One Month to More Effective Written Standards: Day 18 – Policies on Extortion Payments

The next area for policies is extortion payments, which not are made illegal under the FCPA. Extortion payments are made for any action which threatens or demands payment for life, liberty, or health. These should be exempted out from your facilitation payments and your compliance program through specific language. You need to do this for a variety of reasons. First and foremost, your employees must understand that the company will support them if they are in any way threatened with harm, with arrest or physical detention, their health/safety is threatened. As a compliance professional, you need to make sure they understand they need to do whatever they have to do to get themselves out of such a situation.
 Some of the situations your employees might face are along the lines of the following:

  • Employees are stopped by police, military or paramilitary personnel, or militia (uniformed or not) at designated or other checkpoints or other places and a payment is demanded as a condition of passage of persons or property;
  • Employees are stopped at the airport by customs or passport control personnel or military personnel and a payment is demanded for entry or exit of persons or property; or
  • Employees are asked by persons claiming to be security personnel, immigration control, or health inspectors to pay for an allegedly required inoculation or other similar procedure.

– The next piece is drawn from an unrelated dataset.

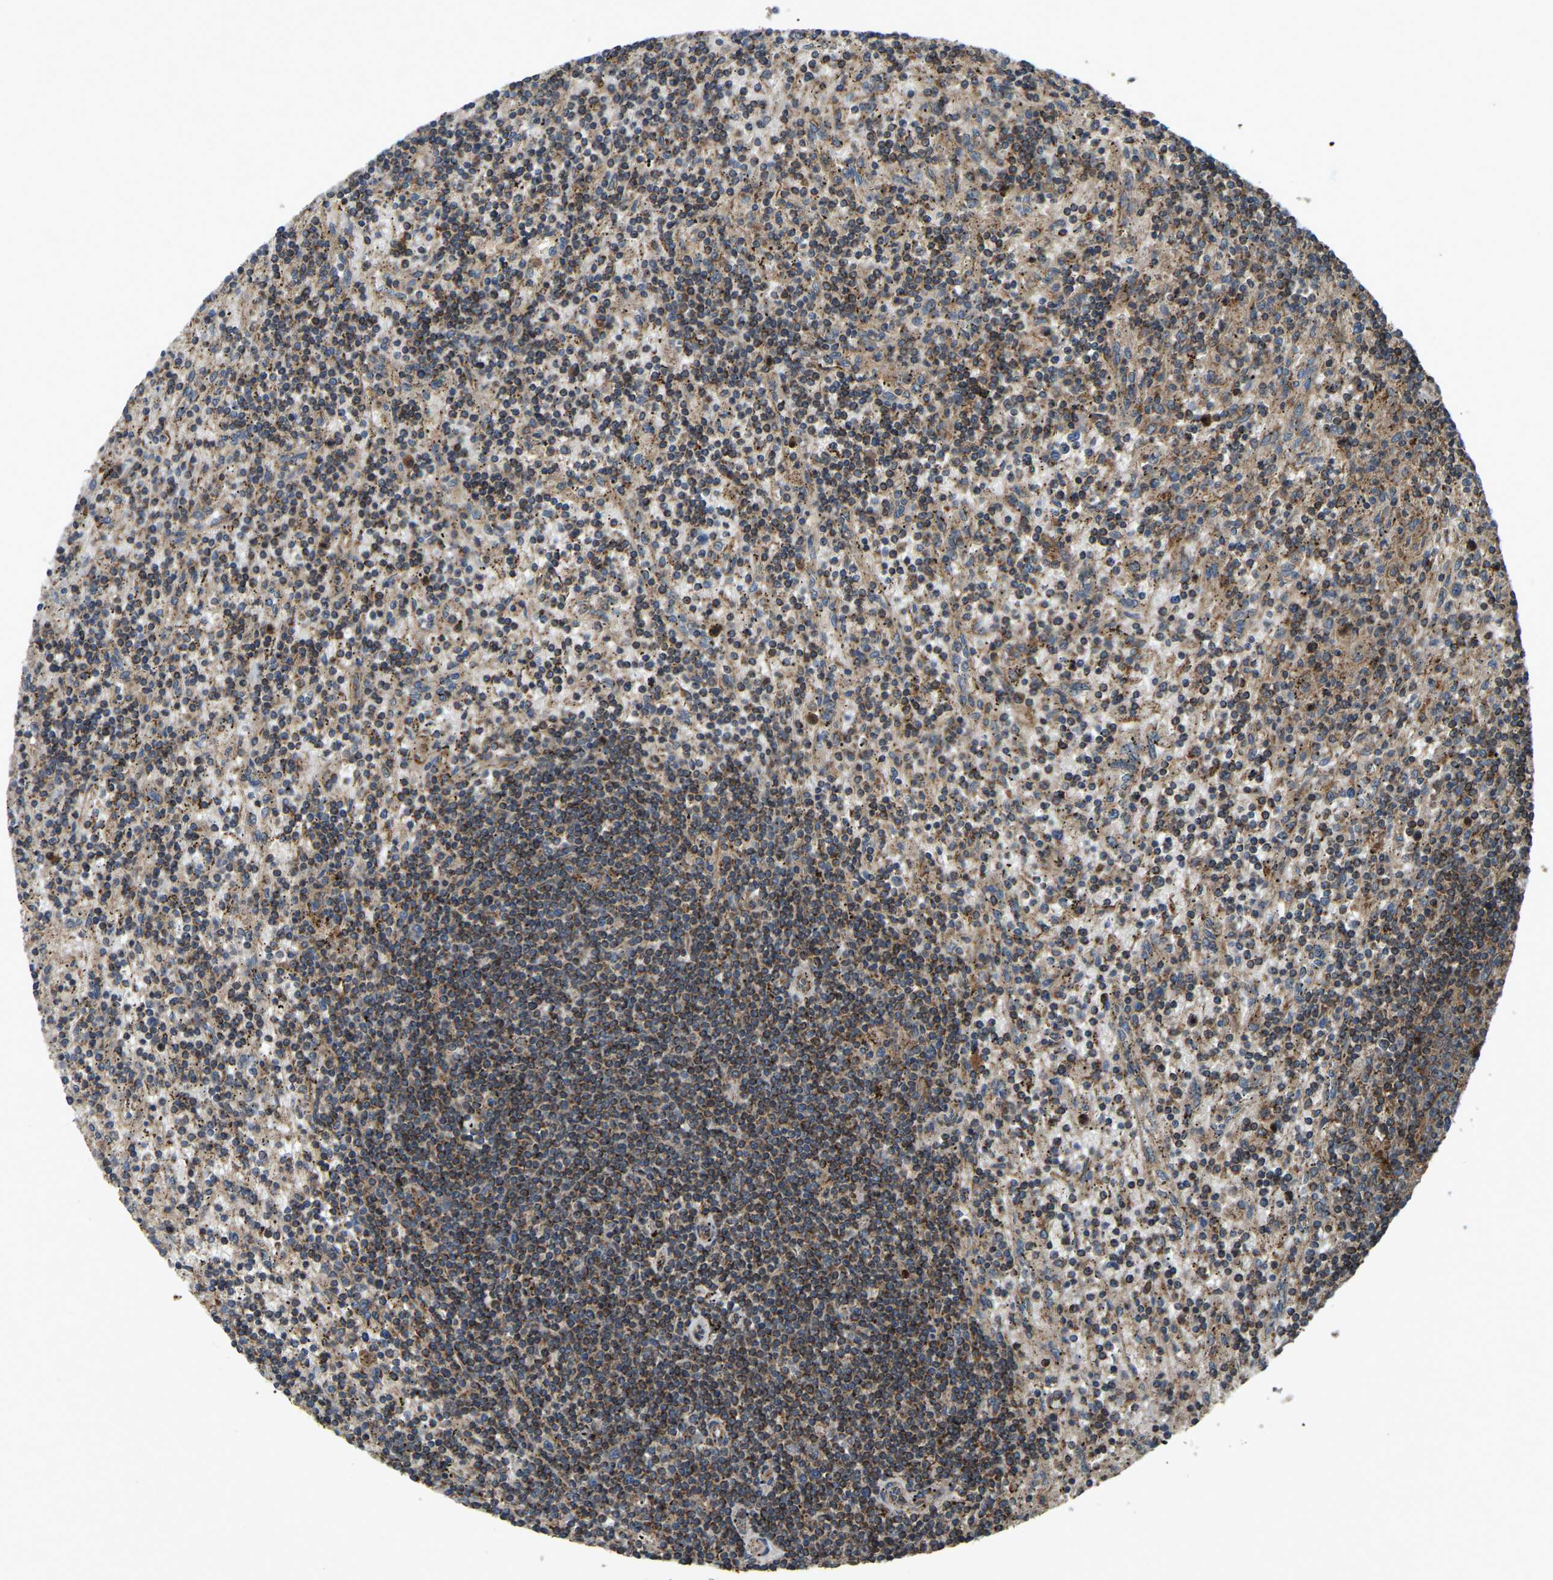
{"staining": {"intensity": "moderate", "quantity": ">75%", "location": "cytoplasmic/membranous"}, "tissue": "lymphoma", "cell_type": "Tumor cells", "image_type": "cancer", "snomed": [{"axis": "morphology", "description": "Malignant lymphoma, non-Hodgkin's type, Low grade"}, {"axis": "topography", "description": "Spleen"}], "caption": "High-magnification brightfield microscopy of low-grade malignant lymphoma, non-Hodgkin's type stained with DAB (brown) and counterstained with hematoxylin (blue). tumor cells exhibit moderate cytoplasmic/membranous staining is present in approximately>75% of cells.", "gene": "SAMD9L", "patient": {"sex": "male", "age": 76}}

The key though is that it be properly documented. But more than simply the documentation is that you must specifically list extortion payments in your books and records, so you will not be suspected with hiding them by describing them as something else. The key is to train your employees specifically on the actions to take. In your policy, state that if there is a threat to health, safety or liberty, it is not a facilitation payment but an extortion payment. Make sure that they understand what their rights are and what their obligations are to report it when they come back to the corporate office or their office. Always remember, an extortion payment is not a FCPA violation.

Three key takeaways:

  1. Extortion payments are not illegal under the FCPA.
  2. Was the action an extortion or some other type of situation?
  3. “Document, Document, and Document” your extortion payments, both the financial component and a description of the underlying events.